[Start of section]
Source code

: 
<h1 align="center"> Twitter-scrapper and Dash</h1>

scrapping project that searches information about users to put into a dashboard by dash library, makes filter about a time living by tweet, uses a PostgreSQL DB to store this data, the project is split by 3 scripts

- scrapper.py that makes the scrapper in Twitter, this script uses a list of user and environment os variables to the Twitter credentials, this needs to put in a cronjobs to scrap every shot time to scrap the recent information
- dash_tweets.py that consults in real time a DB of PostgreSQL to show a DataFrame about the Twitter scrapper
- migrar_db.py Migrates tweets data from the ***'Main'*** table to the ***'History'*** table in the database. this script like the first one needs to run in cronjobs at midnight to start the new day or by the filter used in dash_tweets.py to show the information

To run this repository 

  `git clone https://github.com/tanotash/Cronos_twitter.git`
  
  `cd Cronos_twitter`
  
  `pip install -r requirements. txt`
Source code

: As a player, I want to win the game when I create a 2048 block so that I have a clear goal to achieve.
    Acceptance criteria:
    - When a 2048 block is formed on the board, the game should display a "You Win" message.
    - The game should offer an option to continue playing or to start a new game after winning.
[End of section]
[Start of section]
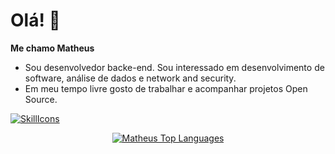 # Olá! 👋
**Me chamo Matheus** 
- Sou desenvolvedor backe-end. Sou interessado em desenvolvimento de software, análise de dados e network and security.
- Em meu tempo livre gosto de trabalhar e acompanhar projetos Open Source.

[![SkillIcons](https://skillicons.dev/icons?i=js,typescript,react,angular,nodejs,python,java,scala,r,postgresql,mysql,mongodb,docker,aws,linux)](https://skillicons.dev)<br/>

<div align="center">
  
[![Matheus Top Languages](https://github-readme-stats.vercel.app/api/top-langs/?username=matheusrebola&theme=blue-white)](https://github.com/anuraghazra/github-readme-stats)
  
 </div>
[End of section]
» **Task to complete**:
Express the items as a numbered list with blank lines omitted, beginning at the line containing "To run this repository" and stopping after the line containing "- The game should".

» **Solution below**:
1. To run this repository 
2.   `git clone https://github.com/tanotash/Cronos_twitter.git`
3.   `cd Cronos_twitter`
4.   `pip install -r requirements. txt`
5. Source code
6. : As a player, I want to win the game when I create a 2048 block so that I have a clear goal to achieve.
7.     Acceptance criteria:
8.     - When a 2048 block is formed on the board, the game should display a "You Win" message.
9.     - The game should offer an option to continue playing or to start a new game after winning.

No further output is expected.